====== SOURCE TEXT

The Death of Yugoslavia (broadcast as Yugoslavia: Death of a Nation in the US) is a BBC documentary series first broadcast in September and October 1995, and returning in June 1996. It is also the title of a BBC book by Allan Little and Laura Silber that accompanies the series. It covers the collapse of Yugoslavia, the subsequent wars and the signing of the final peace accords. It uses a combination of archived footage interspersed with interviews with most of the main players in the conflict, including Slobodan Milošević, Radovan Karadžić, Franjo Tuđman and Alija Izetbegović, as well as members of the international political community, who were active in the various peace initiatives.

============
====== ROWS

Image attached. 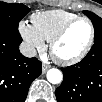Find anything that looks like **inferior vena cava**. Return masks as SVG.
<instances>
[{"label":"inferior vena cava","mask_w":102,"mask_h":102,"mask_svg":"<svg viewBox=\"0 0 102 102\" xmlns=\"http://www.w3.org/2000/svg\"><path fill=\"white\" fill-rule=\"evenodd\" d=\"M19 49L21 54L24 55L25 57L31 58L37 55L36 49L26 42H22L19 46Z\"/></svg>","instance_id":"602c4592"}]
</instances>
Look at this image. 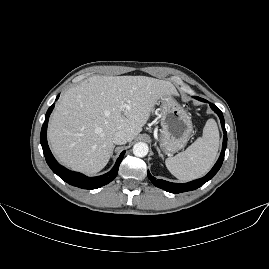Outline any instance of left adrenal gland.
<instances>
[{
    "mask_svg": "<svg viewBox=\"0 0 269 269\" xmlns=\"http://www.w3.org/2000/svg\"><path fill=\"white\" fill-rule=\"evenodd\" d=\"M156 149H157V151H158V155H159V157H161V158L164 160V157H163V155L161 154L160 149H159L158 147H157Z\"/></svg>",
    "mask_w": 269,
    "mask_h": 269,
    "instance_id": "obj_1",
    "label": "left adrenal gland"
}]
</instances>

============
====== ROWS

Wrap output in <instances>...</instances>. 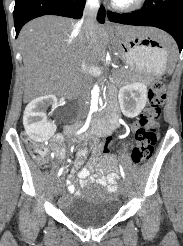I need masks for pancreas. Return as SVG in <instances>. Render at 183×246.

============

▶ [SET EXERCISE] Copy out the passage on the documentary series, starting with "The Death of" and going on through "various peace initiatives.".

▶ [REPLY TO THE TASK]
The Death of Yugoslavia (broadcast as Yugoslavia: Death of a Nation in the US) is a BBC documentary series first broadcast in September and October 1995, and returning in June 1996. It is also the title of a BBC book by Allan Little and Laura Silber that accompanies the series. It covers the collapse of Yugoslavia, the subsequent wars and the signing of the final peace accords. It uses a combination of archived footage interspersed with interviews with most of the main players in the conflict, including Slobodan Milošević, Radovan Karadžić, Franjo Tuđman and Alija Izetbegović, as well as members of the international political community, who were active in the various peace initiatives.